## Text passage

The most interesting characteristic of the carnival festivals is the satirical ritual of social status role reversal. Participants wore bizarre masks, painted their faces, and constructed costumes with absurdly exaggerated noses, mouths, and other body parts. People would dress as the opposite sex. They believed in Apotropaic magic (from από- "away" and τρέπειν "to turn" away) to wart off evil influences. Obscene language was permitted even toward the ruling class engaging in gross and degrading acts that glorified the erotic, the profane, the vulgar, and bodily excreta. There were ritual fights, and in some countries Jewish people from ghettos were publicly humiliated by being forced to perform degrading acts. Senseless acts are sometimes committed publicly to uncover some conflict, or grievance. The carnival was meant to temporarily reverse the social hierarchy of power (reversal of space). The carnival was not total chaos, but rather organized repressive de-sublimation.

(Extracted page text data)

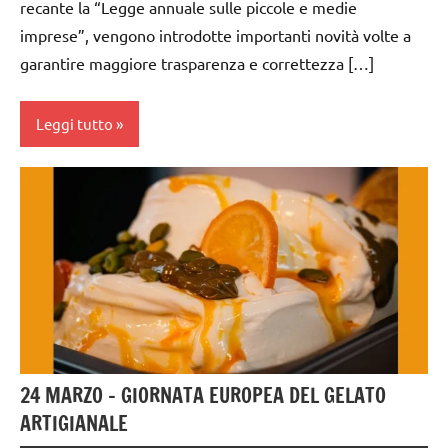
recante la “Legge annuale sulle piccole e medie
imprese”, vengono introdotte importanti novità volte a
garantire maggiore trasparenza e correttezza […]
Leggi tutto
gelataio
gelateria
gelatieri
gelato
gelato
artigianale
24 MARZO – GIORNATA EUROPEA DEL GELATO
ARTIGIANALE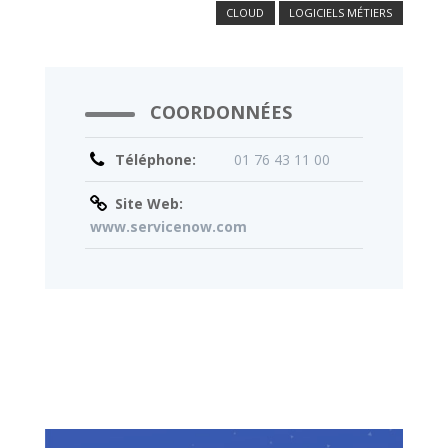
CLOUD
LOGICIELS MÉTIERS
COORDONNÉES
Téléphone:
01 76 43 11 00
Site Web:
www.servicenow.com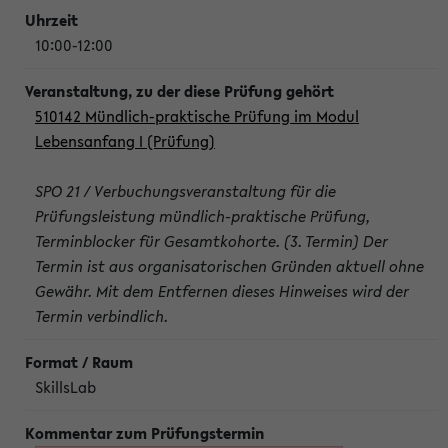
10:00-12:00
510142 Mündlich-praktische Prüfung im Modul
Lebensanfang I (Prüfung)
SPO 21 / Verbuchungsveranstaltung für die
Prüfungsleistung mündlich-praktische Prüfung,
Terminblocker für Gesamtkohorte. (3. Termin) Der
Termin ist aus organisatorischen Gründen aktuell ohne
Gewähr. Mit dem Entfernen dieses Hinweises wird der
Termin verbindlich.
SkillsLab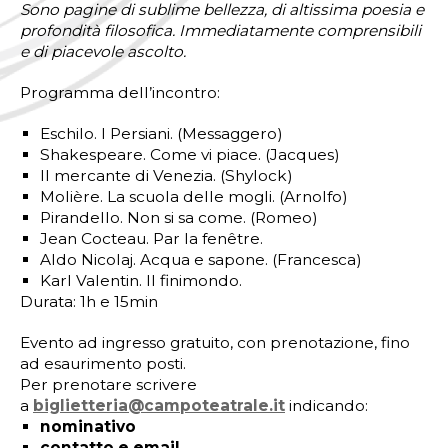
Sono pagine di sublime bellezza, di altissima poesia e
profondità filosofica. Immediatamente comprensibili
e di piacevole ascolto.
Programma dell’incontro:
Eschilo. I Persiani. (Messaggero)
Shakespeare. Come vi piace. (Jacques)
Il mercante di Venezia. (Shylock)
Molière. La scuola delle mogli. (Arnolfo)
Pirandello. Non si sa come. (Romeo)
Jean Cocteau. Par la fenêtre.
Aldo Nicolaj. Acqua e sapone. (Francesca)
Karl Valentin. Il finimondo.
Durata: 1h e 15min
Evento ad ingresso gratuito, con prenotazione, fino
ad esaurimento posti.
Per prenotare scrivere
a
biglietteria@campoteatrale.
it
indicando:
nominativo
contatto e email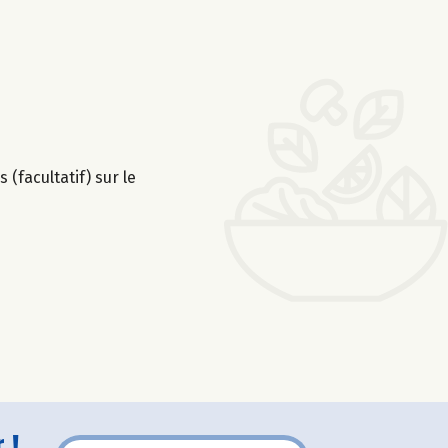
 (facultatif) sur le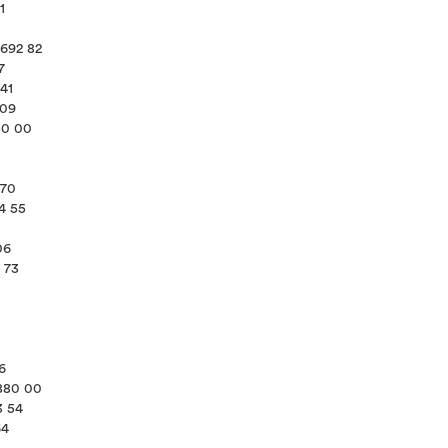
1
 692 82
7
 41
 09
50 00
870
4 55
06
 73
0
6
-880 00
3 54
64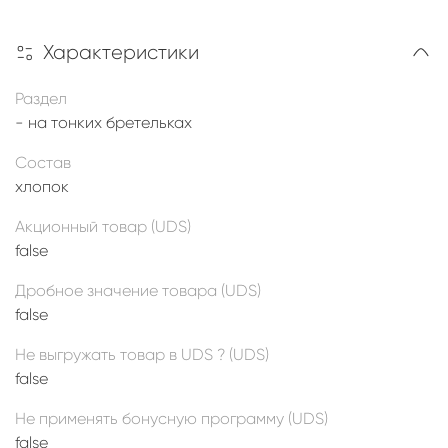
Характеристики
Раздел
- на тонких бретельках
Состав
хлопок
Акционный товар (UDS)
false
Дробное значение товара (UDS)
false
Не выгружать товар в UDS ? (UDS)
false
Не применять бонусную программу (UDS)
false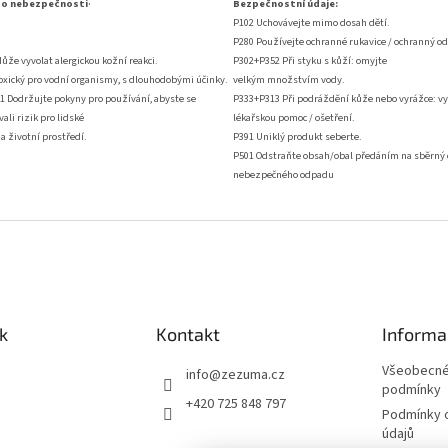
:
 o nebezpečnosti
Bezpečnostní údaje:
P
102
Uchovávejte mimo dosah dětí.
P280 Používejte ochranné rukavice / ochranný od
ůže vyvolat alergickou kožní reakci.
P302+P352 Při styku s kůží: omyjte
oxický pro vodní organismy, s dlouhodobými účinky.
velkým množstvím vody.
 Dodržujte pokyny pro používání, abyste se
P333+P313 Při podráždění kůže nebo vyrážce: vy
ovali rizik pro lidské
lékařskou pomoc / ošetření.
 a životní prostředí.
P391
Uniklý produkt seberte.
P501 Odstraňte obsah/obal předáním na sběrný d
nebezpečného odpadu
k
Kontakt
Informa
Všeobecné
info
@
zezuma.cz
podmínky
+420 725 848 797
Podmínky 
údajů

## Task set
1: Using the carnival passage, decide whether each statement agrees with it: (a) Participants sometimes dressed as the opposite sex. (b) Obscene language was forbidden toward the ruling class. (c) The carnival was total chaos. Answer yes or no for each, quoting the deciding words.
2: According to the carnival passage, what is the most interesting characteristic of the carnival festivals?

## Answer section
1:
(a) Yes: "People would dress as the opposite sex."
(b) No: "Obscene language was permitted even toward the ruling class"
(c) No: "The carnival was not total chaos, but rather organized repressive de-sublimation."

2: The satirical ritual of social status role reversal.